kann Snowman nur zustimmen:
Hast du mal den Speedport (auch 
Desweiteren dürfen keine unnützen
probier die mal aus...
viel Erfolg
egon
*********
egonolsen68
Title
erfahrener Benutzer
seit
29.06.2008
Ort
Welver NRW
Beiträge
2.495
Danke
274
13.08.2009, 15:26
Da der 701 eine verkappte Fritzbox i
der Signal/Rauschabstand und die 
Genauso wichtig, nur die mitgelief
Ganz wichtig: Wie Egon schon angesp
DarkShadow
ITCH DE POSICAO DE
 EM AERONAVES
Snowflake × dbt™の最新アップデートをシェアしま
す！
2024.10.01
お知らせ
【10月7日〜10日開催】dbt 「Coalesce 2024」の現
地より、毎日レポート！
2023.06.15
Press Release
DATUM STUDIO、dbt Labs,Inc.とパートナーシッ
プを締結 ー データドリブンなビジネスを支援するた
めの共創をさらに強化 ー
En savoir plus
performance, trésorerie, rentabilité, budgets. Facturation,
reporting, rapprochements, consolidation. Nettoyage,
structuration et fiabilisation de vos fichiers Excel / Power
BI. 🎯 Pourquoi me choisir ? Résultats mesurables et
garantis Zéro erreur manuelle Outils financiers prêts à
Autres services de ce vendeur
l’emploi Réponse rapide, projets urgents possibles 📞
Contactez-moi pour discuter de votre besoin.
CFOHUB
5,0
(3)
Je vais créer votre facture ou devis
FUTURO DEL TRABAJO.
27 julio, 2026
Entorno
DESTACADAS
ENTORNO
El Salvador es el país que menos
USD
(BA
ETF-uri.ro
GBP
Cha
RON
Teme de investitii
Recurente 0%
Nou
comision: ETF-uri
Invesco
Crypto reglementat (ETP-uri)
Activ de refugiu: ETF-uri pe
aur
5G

=====

# What needs to be done
Give back, unchanged, the run of lines in the listing above that begins at the line containing "DATUM STUDIO、dbt Labs,Inc.とパートナーシッ" and ends at the line containing "Autres services de ce vendeur", both included.

# Exercise solution
DATUM STUDIO、dbt Labs,Inc.とパートナーシッ
プを締結 ー データドリブンなビジネスを支援するた
めの共創をさらに強化 ー
En savoir plus
performance, trésorerie, rentabilité, budgets. Facturation,
reporting, rapprochements, consolidation. Nettoyage,
structuration et fiabilisation de vos fichiers Excel / Power
BI. 🎯 Pourquoi me choisir ? Résultats mesurables et
garantis Zéro erreur manuelle Outils financiers prêts à
Autres services de ce vendeur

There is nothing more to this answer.